Como gestora, Tereza prioriza a comunicação e mantém reuniões semanais para alinhar estratégias e trocar informações com toda equipe, de todos os períodos. O maior desafio, segundo ela, continua sendo lidar com a indisciplina dos alunos, resultante de uma defasagem de aprendizado. “Está em nossos planos fazer um maior investimento na alfabetização porque, apesar de chegarem aqui no sexto ano, grande parte tem problemas de aprendizagem. Precisamos avançar nesse sentido porque o aluno que não consegue acompanhar as aulas se torna um problema de indisciplina. Temos que encontrar um caminho para que ele saia da escola dominando a leitura, a escrita e pelo menos as quatro operações. Não dá mais para adiar”, afirma Tereza.


ELA NUTRE AMOR SINCERO PELA ESCOLA ONDE TRABALHOU POR 19 ANOS EM PONTAL. Daquele de levar às lágrimas, a ela e a quem estiver ao seu redor, quando comenta. Mas assumiu, desde 2008, o desafio de recomeçar, em Ribeirão Preto. Na direção da Escola Estadual Jorge Rodini, no Jardim Procópio, setor norte da cidade, já conseguiu bons resultados, superando a média do Sistema de Avaliação de Rendimento Escolar do Estado de São Paulo (SARESP). “Já conhecia a unidade, de algumas visitas feitas, e quando abriu remoção foi minha primeira indicação. A escola vinha de um trabalho bem feito e para mantê-lo já tínhamos o principal: uma equipe que escolheu estar aqui. Acho fundamental que o trabalho seja feito com prazer, por quem o escolheu e é feliz com o que faz. Meu maior desafio foi conquistar a confiança de todos, mostrar que estava aqui para somar”, avalia.

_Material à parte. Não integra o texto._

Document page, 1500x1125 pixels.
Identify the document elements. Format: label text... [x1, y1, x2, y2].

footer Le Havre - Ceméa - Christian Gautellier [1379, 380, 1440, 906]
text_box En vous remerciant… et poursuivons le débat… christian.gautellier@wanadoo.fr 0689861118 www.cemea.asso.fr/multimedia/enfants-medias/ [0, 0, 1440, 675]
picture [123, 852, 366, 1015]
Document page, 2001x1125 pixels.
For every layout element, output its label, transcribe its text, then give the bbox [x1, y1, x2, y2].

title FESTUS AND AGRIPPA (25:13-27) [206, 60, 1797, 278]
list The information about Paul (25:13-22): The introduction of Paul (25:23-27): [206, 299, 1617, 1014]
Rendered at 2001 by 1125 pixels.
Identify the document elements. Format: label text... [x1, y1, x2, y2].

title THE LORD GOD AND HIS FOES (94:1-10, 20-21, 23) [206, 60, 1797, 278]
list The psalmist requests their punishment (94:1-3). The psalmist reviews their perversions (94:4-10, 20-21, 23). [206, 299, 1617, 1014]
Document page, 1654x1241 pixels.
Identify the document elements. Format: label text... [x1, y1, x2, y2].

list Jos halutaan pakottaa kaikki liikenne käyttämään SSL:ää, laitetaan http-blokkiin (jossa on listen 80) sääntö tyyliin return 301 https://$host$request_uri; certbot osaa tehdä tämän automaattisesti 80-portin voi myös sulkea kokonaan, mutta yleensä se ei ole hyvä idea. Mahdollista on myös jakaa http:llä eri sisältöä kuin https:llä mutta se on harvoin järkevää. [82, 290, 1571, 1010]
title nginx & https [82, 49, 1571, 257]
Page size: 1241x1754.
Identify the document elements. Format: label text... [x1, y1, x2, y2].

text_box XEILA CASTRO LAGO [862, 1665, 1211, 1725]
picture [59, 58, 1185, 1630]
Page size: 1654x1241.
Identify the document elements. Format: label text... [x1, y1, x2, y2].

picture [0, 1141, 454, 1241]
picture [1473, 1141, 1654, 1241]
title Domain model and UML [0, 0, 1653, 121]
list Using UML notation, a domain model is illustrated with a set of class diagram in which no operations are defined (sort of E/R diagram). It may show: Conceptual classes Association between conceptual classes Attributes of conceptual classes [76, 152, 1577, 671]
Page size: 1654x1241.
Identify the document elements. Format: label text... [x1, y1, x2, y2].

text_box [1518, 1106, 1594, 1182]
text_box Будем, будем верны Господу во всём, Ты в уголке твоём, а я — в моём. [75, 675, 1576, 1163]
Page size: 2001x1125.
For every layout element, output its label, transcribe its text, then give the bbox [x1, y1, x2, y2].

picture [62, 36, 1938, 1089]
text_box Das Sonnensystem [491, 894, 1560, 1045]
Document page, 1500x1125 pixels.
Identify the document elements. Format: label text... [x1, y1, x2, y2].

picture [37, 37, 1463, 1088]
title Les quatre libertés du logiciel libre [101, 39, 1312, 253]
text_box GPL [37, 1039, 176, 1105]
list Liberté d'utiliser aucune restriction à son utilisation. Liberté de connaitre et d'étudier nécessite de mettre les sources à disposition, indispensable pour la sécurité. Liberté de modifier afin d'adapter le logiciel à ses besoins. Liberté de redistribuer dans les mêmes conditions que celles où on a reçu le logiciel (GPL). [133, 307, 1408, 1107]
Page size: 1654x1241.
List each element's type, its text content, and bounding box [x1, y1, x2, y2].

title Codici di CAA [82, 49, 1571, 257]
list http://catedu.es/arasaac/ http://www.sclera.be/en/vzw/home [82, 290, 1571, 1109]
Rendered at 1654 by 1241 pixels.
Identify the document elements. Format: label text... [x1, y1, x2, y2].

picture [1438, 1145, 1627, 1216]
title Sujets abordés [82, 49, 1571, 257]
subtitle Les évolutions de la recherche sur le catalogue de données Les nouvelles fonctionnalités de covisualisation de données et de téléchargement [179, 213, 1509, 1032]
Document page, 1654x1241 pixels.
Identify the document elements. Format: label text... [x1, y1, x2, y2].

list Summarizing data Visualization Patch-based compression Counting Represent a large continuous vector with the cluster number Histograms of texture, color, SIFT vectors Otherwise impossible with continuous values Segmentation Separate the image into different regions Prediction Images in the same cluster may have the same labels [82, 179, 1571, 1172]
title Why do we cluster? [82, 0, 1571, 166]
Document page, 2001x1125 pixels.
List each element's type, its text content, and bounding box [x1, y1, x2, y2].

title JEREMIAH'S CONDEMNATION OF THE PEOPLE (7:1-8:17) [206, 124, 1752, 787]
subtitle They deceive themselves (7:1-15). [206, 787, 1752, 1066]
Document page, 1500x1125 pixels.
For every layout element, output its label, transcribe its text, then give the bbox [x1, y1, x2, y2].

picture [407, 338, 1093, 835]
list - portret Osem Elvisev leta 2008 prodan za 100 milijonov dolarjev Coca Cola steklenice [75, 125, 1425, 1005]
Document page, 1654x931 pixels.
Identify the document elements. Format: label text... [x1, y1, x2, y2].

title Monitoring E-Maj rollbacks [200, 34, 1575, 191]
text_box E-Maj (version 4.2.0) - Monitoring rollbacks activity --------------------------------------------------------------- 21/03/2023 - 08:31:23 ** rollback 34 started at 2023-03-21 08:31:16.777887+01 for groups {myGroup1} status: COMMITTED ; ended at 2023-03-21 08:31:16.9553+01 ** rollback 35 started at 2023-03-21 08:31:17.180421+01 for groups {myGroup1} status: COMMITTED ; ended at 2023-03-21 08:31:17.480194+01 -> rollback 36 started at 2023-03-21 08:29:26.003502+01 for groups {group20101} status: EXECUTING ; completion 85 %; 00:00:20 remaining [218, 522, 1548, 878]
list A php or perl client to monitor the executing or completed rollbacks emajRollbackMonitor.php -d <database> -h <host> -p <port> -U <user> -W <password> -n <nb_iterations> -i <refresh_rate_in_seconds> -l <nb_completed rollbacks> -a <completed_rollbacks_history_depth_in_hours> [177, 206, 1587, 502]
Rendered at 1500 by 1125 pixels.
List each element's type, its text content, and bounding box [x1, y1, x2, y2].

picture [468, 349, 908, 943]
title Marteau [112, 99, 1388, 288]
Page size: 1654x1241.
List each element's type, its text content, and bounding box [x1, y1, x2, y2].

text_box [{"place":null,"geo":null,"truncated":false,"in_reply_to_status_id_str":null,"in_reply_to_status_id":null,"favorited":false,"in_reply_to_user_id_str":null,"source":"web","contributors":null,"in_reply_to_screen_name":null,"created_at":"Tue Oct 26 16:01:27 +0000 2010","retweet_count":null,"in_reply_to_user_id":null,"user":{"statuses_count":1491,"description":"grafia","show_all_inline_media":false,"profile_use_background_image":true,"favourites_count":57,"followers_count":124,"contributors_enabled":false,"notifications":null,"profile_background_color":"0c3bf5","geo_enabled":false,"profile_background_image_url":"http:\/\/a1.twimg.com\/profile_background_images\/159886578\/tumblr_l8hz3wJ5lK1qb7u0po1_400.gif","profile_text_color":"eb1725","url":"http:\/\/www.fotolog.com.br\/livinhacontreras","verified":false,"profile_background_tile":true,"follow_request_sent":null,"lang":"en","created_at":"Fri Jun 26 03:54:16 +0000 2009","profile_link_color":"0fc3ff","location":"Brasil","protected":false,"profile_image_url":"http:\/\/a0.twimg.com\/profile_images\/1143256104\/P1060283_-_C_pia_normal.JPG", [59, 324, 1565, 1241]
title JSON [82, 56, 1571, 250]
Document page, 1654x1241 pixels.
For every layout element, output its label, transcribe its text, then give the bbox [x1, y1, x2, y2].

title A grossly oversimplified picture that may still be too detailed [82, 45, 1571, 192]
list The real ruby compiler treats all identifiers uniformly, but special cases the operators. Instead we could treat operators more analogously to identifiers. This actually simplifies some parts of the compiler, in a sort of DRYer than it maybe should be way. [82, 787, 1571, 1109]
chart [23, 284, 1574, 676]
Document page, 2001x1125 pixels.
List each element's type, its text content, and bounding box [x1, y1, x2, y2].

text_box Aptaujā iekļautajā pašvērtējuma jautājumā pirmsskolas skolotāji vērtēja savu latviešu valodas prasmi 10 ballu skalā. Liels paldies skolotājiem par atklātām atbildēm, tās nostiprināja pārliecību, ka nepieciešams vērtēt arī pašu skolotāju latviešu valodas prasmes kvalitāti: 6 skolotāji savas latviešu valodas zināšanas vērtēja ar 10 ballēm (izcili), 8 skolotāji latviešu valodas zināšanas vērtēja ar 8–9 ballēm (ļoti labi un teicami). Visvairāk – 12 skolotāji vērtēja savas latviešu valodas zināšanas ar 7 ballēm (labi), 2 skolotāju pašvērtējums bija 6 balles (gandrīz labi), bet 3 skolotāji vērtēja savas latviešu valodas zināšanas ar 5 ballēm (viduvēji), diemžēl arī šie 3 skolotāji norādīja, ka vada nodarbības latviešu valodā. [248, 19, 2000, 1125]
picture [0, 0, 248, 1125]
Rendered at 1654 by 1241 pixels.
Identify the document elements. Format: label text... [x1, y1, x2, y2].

Vera atribui o sucesso de qualquer iniciativa em Educação ao trabalho em equipe, realizado por pessoas que assumem seu papel na construção da realidade e ao papel da família na vida escolar do filho. “Esse é um trabalho que precisa ser feito em conjunto. Começa no portão da escola, onde a criança precisa ser bem recebida, e passa pelo carinho e o cuidado com a limpeza, a alimentação, e assim por diante. Aqui, todos nós somos educadores e temos nossa parcela de contribuição a dar na formação dessas crianças. Não adianta o professor fazer um bom trabalho dentro da sala de aula e no corredor ela ser destratada por um funcionário ou não ter permissão para escolher o livro que deseja na sala de leitura”, exemplifica a diretora.

Para Vera, uma característica essencial a um diretor de escola é o compromisso com a função. “A gente aprende com o exemplo, por isso, eu não posso cobrar da minha equipe ou dos meus alunos ou dos pais aquilo que eu mesma não faço. O respeito às regras da escola tem que valer para todos, a começar por mim. Um diretor precisa dar o exemplo. Sempre digo aos funcionários e professores que nossa única diferença é o grau de responsabilidade, pois todos têm uma função dentro da escola e precisam desenvolvê-la com seriedade. Se o resultado for positivo, o sucesso é de todos e se for negativo, o fracasso também é de todos”, afirma Vera.

Essa coerência entre o discurso e a prática faz toda a diferença quando o assunto é Educação. Liga duas pontas do processo indispensáveis: o respeito e a sensação de pertencimento. “Há uma diferença muito grande entre ser um bom diretor e ser um diretor bonzinho.  Ser permissivo com os demais e consigo não quer dizer que você é um bom profissional. Agindo assim, é possível alimentar o espírito de equipe, que faz a escola caminhar, e promover a boa convivência, num espaço coletivo onde todos se sentem parte integrante dele”, finaliza.